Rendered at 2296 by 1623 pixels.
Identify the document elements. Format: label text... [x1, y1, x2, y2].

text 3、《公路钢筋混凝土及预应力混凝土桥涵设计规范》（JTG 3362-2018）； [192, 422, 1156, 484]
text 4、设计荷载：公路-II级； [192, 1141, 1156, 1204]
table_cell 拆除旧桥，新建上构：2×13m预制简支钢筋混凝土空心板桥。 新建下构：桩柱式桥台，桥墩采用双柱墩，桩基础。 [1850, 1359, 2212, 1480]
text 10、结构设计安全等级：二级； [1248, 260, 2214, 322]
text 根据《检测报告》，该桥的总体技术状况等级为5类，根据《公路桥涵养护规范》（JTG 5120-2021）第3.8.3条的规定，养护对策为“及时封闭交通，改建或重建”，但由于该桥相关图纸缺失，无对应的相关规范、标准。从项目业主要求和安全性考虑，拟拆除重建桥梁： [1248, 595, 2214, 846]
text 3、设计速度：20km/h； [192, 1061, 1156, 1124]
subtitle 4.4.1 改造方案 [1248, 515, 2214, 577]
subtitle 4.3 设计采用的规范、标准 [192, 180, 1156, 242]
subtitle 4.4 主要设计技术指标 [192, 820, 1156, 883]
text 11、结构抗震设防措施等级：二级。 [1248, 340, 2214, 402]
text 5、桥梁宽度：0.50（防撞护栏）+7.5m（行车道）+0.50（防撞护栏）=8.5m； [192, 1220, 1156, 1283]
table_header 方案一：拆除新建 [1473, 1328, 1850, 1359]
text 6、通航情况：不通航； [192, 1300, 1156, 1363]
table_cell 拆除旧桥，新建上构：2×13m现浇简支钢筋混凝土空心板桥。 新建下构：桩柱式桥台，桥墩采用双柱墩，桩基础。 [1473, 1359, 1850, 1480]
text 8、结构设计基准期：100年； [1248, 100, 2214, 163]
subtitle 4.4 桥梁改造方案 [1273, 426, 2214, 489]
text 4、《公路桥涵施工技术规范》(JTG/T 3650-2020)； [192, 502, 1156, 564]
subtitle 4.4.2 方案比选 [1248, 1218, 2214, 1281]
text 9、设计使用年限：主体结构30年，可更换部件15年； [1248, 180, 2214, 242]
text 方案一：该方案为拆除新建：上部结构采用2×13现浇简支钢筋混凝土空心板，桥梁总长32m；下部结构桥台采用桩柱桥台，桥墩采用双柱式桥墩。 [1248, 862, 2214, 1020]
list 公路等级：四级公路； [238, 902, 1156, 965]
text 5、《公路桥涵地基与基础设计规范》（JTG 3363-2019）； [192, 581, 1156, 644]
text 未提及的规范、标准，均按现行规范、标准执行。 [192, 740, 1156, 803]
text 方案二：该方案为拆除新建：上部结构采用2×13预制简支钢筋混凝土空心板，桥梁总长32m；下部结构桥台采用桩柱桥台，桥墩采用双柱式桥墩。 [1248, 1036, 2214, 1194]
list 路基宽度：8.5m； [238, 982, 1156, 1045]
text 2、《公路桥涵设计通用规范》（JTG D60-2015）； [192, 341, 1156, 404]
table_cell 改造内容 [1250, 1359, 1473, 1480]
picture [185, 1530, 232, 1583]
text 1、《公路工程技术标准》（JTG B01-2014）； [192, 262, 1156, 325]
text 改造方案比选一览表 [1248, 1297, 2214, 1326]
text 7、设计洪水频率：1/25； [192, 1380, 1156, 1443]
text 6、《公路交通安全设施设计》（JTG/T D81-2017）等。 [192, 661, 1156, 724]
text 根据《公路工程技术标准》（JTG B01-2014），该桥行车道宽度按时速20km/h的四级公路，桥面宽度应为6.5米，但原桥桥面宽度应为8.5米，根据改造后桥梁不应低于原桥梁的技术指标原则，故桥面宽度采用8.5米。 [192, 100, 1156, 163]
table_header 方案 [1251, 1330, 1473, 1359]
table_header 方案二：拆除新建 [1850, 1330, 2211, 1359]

■ ■ ■ ■ ■ ■ ■

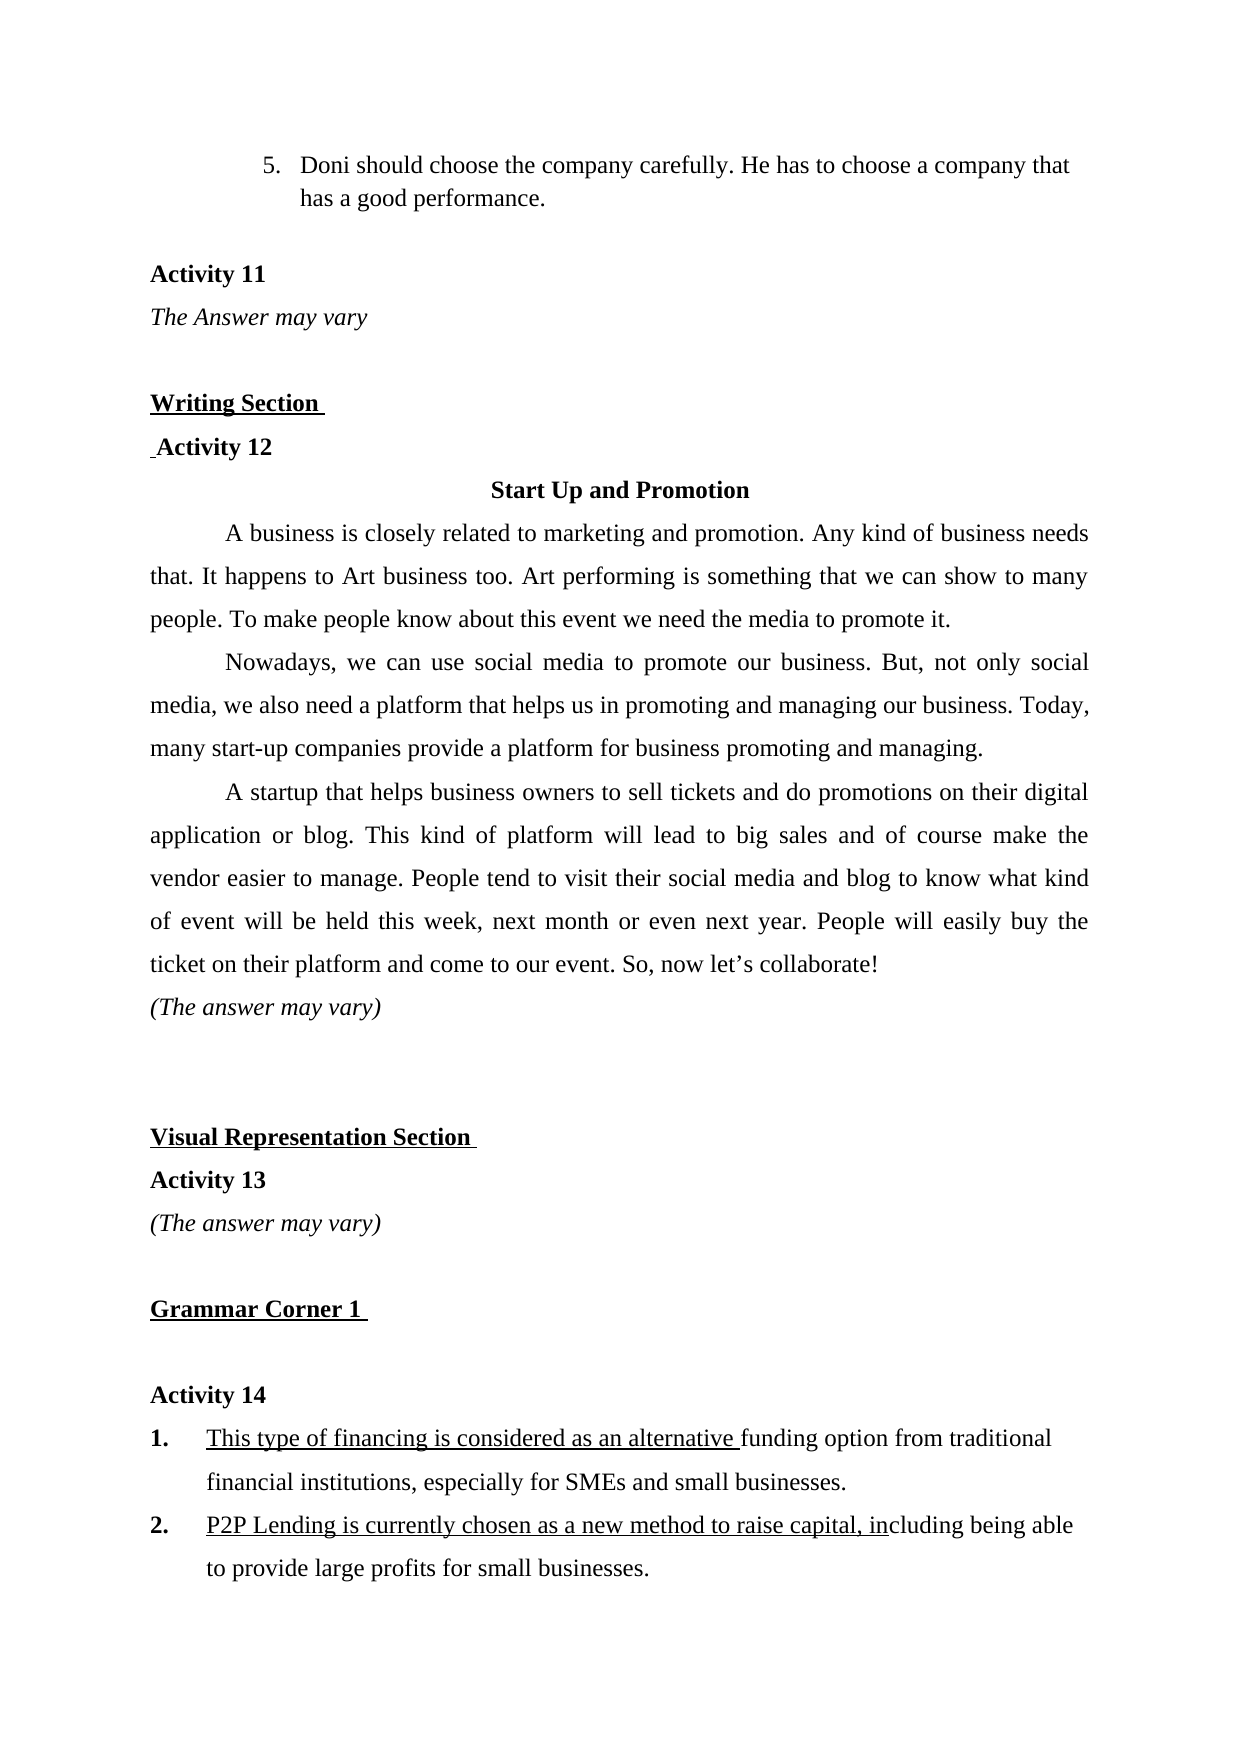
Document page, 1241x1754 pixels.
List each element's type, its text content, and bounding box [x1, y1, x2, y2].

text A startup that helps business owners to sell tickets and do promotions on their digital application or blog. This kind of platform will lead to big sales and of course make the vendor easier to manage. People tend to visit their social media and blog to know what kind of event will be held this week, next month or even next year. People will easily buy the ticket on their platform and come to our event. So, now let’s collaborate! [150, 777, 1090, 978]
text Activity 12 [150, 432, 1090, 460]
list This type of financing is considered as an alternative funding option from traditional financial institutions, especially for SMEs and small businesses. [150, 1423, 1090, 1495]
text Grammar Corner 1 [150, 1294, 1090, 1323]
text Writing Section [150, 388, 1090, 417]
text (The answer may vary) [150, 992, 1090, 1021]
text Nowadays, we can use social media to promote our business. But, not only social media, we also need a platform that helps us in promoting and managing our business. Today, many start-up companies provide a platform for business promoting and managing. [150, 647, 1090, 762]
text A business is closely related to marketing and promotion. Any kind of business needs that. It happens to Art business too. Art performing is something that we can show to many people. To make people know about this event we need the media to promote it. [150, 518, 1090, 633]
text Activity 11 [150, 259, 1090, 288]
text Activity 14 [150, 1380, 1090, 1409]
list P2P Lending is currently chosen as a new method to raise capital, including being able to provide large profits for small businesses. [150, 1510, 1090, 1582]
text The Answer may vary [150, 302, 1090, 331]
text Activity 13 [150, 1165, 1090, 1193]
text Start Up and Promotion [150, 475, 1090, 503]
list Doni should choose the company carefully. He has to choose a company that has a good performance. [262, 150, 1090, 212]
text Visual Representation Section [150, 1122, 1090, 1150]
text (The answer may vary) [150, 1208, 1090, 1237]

■ ■ ■ ■ ■ ■ ■

Directions: Note how many lines above hold "公路工程技术标准" and give that figure alone.

Task answer: 2